What to work on
Copy the listing below line by line, word for word, with nothing changed.

==== Material ====

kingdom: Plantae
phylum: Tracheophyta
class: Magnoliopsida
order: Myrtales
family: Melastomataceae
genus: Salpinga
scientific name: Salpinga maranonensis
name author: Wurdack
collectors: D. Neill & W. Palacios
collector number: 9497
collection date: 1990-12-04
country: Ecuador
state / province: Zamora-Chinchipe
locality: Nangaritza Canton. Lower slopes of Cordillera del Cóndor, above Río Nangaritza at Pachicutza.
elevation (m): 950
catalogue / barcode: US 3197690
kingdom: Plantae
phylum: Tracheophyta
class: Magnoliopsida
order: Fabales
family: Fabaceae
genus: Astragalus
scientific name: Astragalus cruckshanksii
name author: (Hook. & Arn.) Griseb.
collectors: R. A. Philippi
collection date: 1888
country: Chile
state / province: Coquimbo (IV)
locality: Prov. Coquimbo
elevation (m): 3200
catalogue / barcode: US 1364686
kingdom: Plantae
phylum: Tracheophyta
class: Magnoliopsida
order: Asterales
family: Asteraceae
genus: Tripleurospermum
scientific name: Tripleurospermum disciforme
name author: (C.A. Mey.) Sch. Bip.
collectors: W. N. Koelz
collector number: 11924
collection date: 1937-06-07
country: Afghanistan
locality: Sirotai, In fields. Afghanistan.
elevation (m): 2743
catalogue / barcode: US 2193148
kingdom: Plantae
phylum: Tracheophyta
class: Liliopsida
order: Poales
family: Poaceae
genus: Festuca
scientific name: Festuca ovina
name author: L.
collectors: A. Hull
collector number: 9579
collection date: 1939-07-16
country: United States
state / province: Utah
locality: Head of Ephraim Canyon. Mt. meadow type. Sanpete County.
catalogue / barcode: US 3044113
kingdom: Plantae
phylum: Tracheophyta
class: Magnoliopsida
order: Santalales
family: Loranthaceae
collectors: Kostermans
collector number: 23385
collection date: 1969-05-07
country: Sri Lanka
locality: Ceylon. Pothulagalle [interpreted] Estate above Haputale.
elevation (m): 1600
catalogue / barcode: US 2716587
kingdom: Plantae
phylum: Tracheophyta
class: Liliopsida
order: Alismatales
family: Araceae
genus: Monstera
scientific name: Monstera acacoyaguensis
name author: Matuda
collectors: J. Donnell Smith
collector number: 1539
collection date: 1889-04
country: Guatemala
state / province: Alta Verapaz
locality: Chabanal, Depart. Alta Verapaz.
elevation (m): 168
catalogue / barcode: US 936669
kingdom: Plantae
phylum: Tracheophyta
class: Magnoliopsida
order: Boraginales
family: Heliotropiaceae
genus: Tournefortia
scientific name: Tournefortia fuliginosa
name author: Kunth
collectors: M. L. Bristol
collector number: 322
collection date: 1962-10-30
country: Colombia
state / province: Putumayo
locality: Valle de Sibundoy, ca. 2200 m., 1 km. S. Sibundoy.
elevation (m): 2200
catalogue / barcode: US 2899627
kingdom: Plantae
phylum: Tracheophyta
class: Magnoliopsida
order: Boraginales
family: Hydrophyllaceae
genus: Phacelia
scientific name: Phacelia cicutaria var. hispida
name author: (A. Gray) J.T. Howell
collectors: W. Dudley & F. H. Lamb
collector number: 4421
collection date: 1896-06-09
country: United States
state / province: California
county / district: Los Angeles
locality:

====

Response to this task
kingdom: Plantae
phylum: Tracheophyta
class: Magnoliopsida
order: Myrtales
family: Melastomataceae
genus: Salpinga
scientific name: Salpinga maranonensis
name author: Wurdack
collectors: D. Neill & W. Palacios
collector number: 9497
collection date: 1990-12-04
country: Ecuador
state / province: Zamora-Chinchipe
locality: Nangaritza Canton. Lower slopes of Cordillera del Cóndor, above Río Nangaritza at Pachicutza.
elevation (m): 950
catalogue / barcode: US 3197690
kingdom: Plantae
phylum: Tracheophyta
class: Magnoliopsida
order: Fabales
family: Fabaceae
genus: Astragalus
scientific name: Astragalus cruckshanksii
name author: (Hook. & Arn.) Griseb.
collectors: R. A. Philippi
collection date: 1888
country: Chile
state / province: Coquimbo (IV)
locality: Prov. Coquimbo
elevation (m): 3200
catalogue / barcode: US 1364686
kingdom: Plantae
phylum: Tracheophyta
class: Magnoliopsida
order: Asterales
family: Asteraceae
genus: Tripleurospermum
scientific name: Tripleurospermum disciforme
name author: (C.A. Mey.) Sch. Bip.
collectors: W. N. Koelz
collector number: 11924
collection date: 1937-06-07
country: Afghanistan
locality: Sirotai, In fields. Afghanistan.
elevation (m): 2743
catalogue / barcode: US 2193148
kingdom: Plantae
phylum: Tracheophyta
class: Liliopsida
order: Poales
family: Poaceae
genus: Festuca
scientific name: Festuca ovina
name author: L.
collectors: A. Hull
collector number: 9579
collection date: 1939-07-16
country: United States
state / province: Utah
locality: Head of Ephraim Canyon. Mt. meadow type. Sanpete County.
catalogue / barcode: US 3044113
kingdom: Plantae
phylum: Tracheophyta
class: Magnoliopsida
order: Santalales
family: Loranthaceae
collectors: Kostermans
collector number: 23385
collection date: 1969-05-07
country: Sri Lanka
locality: Ceylon. Pothulagalle [interpreted] Estate above Haputale.
elevation (m): 1600
catalogue / barcode: US 2716587
kingdom: Plantae
phylum: Tracheophyta
class: Liliopsida
order: Alismatales
family: Araceae
genus: Monstera
scientific name: Monstera acacoyaguensis
name author: Matuda
collectors: J. Donnell Smith
collector number: 1539
collection date: 1889-04
country: Guatemala
state / province: Alta Verapaz
locality: Chabanal, Depart. Alta Verapaz.
elevation (m): 168
catalogue / barcode: US 936669
kingdom: Plantae
phylum: Tracheophyta
class: Magnoliopsida
order: Boraginales
family: Heliotropiaceae
genus: Tournefortia
scientific name: Tournefortia fuliginosa
name author: Kunth
collectors: M. L. Bristol
collector number: 322
collection date: 1962-10-30
country: Colombia
state / province: Putumayo
locality: Valle de Sibundoy, ca. 2200 m., 1 km. S. Sibundoy.
elevation (m): 2200
catalogue / barcode: US 2899627
kingdom: Plantae
phylum: Tracheophyta
class: Magnoliopsida
order: Boraginales
family: Hydrophyllaceae
genus: Phacelia
scientific name: Phacelia cicutaria var. hispida
name author: (A. Gray) J.T. Howell
collectors: W. Dudley & F. H. Lamb
collector number: 4421
collection date: 1896-06-09
country: United States
state / province: California
county / district: Los Angeles
locality:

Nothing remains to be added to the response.